Radio Free Europe By Ron Synovitz 1/29/2020
When a U.S. Air Force jet crashed on January 27 on a remote plain south of Kabul, killing at least two crew members, it was initially described by the governor of Afghanistan's Ghazni Province as a civilian passenger plane.
Since then, international media have variously described it as a "modified private business jet," a "spy plane," an "electronic surveillance" aircraft, and a hub for "WiFi in the sky."
It was one of just four Bombardier E-11As that were purchased by the U.S. Air Force and "outfitted with a suite of signals intelligence and signals transfer capabilities" known as the Battlefield Airborne Communications Node (BACN), Aboulafia says.
GlobalSecurity.org, a U.S. based security think tank, says the U.S. Air Force developed the E-11As BACN payload in response to "communications shortfalls" that led to a 2005 battlefield disaster for U.S. forces in northern Afghanistan.

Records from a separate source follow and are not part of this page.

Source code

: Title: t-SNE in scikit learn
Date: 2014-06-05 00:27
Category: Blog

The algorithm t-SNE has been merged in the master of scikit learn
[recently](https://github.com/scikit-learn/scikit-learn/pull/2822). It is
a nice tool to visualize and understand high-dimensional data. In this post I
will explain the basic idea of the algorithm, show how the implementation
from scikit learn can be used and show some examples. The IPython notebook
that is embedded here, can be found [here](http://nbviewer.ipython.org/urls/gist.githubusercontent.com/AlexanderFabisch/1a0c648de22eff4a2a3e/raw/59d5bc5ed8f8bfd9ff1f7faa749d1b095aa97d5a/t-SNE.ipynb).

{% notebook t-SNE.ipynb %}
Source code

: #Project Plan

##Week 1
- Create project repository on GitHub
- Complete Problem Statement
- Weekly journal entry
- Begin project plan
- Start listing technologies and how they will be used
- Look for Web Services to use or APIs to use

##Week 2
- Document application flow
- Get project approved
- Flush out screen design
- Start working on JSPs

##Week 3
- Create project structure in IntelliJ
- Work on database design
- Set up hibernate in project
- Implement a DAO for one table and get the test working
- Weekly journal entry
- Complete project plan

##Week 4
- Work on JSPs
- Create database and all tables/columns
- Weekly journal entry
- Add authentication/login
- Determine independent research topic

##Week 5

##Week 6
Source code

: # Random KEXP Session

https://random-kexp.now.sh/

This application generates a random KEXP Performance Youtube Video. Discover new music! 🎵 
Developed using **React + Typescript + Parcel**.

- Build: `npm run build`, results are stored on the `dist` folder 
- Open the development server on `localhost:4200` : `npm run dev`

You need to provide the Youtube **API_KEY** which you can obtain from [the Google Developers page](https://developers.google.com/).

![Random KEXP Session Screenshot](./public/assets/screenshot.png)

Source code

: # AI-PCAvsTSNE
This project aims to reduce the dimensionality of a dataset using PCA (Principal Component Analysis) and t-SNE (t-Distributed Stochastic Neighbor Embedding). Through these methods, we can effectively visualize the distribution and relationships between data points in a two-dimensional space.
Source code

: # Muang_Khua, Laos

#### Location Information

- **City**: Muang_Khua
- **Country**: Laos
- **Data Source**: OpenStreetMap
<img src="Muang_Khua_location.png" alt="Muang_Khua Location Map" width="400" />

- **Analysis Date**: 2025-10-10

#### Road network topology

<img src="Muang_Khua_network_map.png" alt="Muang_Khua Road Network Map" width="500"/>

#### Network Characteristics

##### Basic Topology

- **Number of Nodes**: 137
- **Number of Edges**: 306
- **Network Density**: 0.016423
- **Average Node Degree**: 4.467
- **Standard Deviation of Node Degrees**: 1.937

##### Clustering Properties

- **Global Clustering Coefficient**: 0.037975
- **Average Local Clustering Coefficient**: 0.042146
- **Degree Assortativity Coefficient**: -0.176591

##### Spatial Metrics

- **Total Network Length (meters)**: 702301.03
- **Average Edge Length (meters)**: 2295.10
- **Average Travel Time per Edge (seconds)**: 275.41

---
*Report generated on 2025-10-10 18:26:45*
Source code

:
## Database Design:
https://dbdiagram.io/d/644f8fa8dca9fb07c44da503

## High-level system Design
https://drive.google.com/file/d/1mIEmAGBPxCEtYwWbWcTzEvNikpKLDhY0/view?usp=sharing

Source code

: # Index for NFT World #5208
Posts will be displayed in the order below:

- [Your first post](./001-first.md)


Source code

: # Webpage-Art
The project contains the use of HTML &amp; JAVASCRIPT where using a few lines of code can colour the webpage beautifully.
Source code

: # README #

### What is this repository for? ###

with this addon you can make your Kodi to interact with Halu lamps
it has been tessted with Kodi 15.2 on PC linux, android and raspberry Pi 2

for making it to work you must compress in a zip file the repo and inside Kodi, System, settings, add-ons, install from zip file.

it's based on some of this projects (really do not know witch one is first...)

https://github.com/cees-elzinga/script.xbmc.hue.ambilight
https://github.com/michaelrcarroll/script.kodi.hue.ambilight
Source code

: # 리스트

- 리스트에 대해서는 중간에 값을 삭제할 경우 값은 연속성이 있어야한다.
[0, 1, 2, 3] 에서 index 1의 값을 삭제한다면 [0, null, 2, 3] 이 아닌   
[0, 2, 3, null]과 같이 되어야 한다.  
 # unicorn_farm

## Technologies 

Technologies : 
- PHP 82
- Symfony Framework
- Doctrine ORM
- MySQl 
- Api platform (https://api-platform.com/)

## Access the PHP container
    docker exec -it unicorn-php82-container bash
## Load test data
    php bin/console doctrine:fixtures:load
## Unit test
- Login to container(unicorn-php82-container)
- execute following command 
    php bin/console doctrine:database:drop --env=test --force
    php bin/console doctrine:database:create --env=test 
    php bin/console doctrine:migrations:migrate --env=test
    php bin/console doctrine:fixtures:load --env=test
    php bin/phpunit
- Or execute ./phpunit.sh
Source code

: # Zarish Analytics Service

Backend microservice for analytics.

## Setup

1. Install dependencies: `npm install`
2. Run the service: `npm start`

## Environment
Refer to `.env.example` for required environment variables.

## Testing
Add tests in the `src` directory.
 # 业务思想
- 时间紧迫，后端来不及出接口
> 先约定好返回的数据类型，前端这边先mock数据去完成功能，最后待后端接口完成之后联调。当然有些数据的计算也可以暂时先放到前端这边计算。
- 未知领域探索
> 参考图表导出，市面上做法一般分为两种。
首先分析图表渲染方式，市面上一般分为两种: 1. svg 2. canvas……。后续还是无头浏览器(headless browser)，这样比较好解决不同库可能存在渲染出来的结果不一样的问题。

The U.S. military has rejected Taliban claims that its fighters shot down the E-11A in Ghazni Province, saying the cause of the crash is still under investigation but that there is no sign it was shot down.
Rather than a widespread field of debris, the footage shows the plane's upright fuselage still connected with the tail section -- suggesting it had made a crash landing rather than being downed by a rocket or antiaircraft fire.